§ **Goal of the exercise**
Return the text lines of all the items below word for word, leaving the pictures out of your answer.

== Available records ==

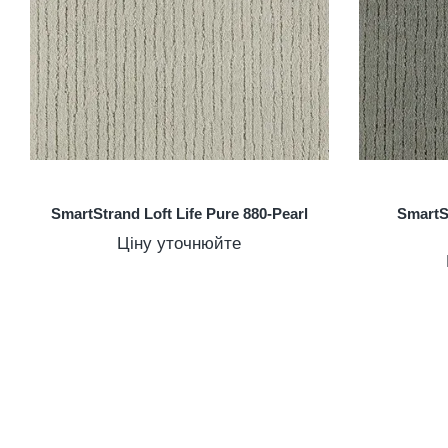
SmartStrand Loft Life Pure 880-Pearl
SmartSt
Ціну уточнюйте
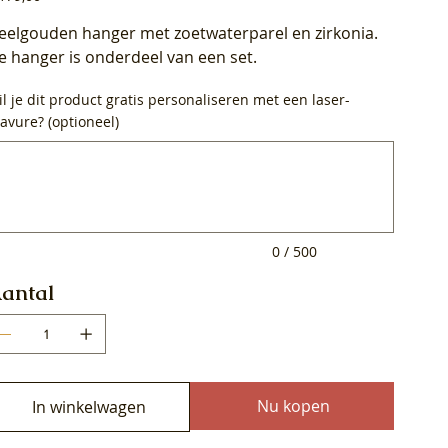
eelgouden hanger met zoetwaterparel en zirkonia.
e hanger is onderdeel van een set.
l je dit product gratis personaliseren met een laser-
avure? (optioneel)
0
ens.
0 / 500
antal
Nu kopen
In winkelwagen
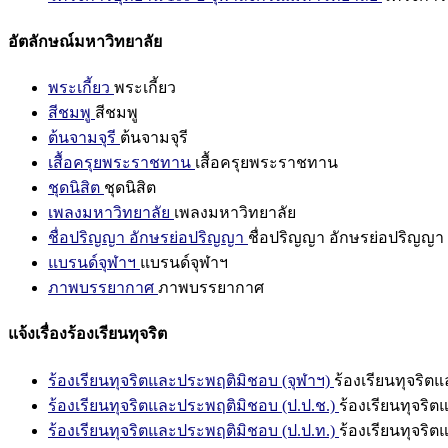
อัตลักษณ์มหาวิทยาลัย
พระเกี้ยว
พระเกี้ยว
สีชมพู
สีชมพู
ต้นจามจุรี
ต้นจามจุรี
เสื้อครุยพระราชทาน
เสื้อครุยพระราชทาน
ชุดนิสิต
ชุดนิสิต
เพลงมหาวิทยาลัย
เพลงมหาวิทยาลัย
ชื่อปริญญา อักษรย่อปริญญา
ชื่อปริญญา อักษรย่อปริญญา
แบรนด์จุฬาฯ
แบรนด์จุฬาฯ
ภาพบรรยากาศ
ภาพบรรยากาศ
แจ้งเรื่องร้องเรียนทุจริต
ร้องเรียนทุจริตและประพฤติมิชอบ (จุฬาฯ)
ร้องเรียนทุจริต
ร้องเรียนทุจริตและประพฤติมิชอบ (ป.ป.ช.)
ร้องเรียนทุจริ
ร้องเรียนทุจริตและประพฤติมิชอบ (ป.ป.ท.)
ร้องเรียนทุจริ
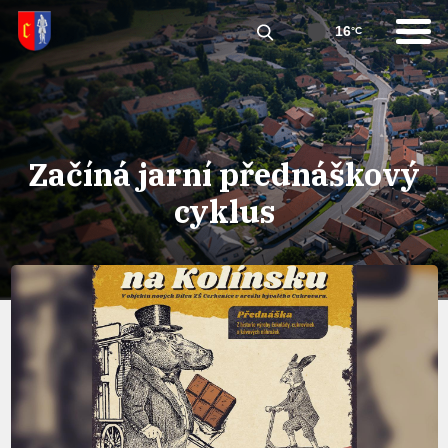
16
°C
Začíná jarní přednáškový
cyklus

===

§ **Written response**
SmartStrand Loft Life Pure 880-Pearl
SmartSt
Ціну уточнюйте
eelgouden hanger met zoetwaterparel en zirkonia.
e hanger is onderdeel van een set.
l je dit product gratis personaliseren met een laser-
avure? (optioneel)
0
ens.
0 / 500
antal
Nu kopen
In winkelwagen
อัตลักษณ์มหาวิทยาลัย
พระเกี้ยว
พระเกี้ยว
สีชมพู
สีชมพู
ต้นจามจุรี
ต้นจามจุรี
เสื้อครุยพระราชทาน
เสื้อครุยพระราชทาน
ชุดนิสิต
ชุดนิสิต
เพลงมหาวิทยาลัย
เพลงมหาวิทยาลัย
ชื่อปริญญา อักษรย่อปริญญา
ชื่อปริญญา อักษรย่อปริญญา
แบรนด์จุฬาฯ
แบรนด์จุฬาฯ
ภาพบรรยากาศ
ภาพบรรยากาศ
แจ้งเรื่องร้องเรียนทุจริต
ร้องเรียนทุจริตและประพฤติมิชอบ (จุฬาฯ)
ร้องเรียนทุจริต
ร้องเรียนทุจริตและประพฤติมิชอบ (ป.ป.ช.)
ร้องเรียนทุจริ
ร้องเรียนทุจริตและประพฤติมิชอบ (ป.ป.ท.)
ร้องเรียนทุจริ
16
°C
Začíná jarní přednáškový
cyklus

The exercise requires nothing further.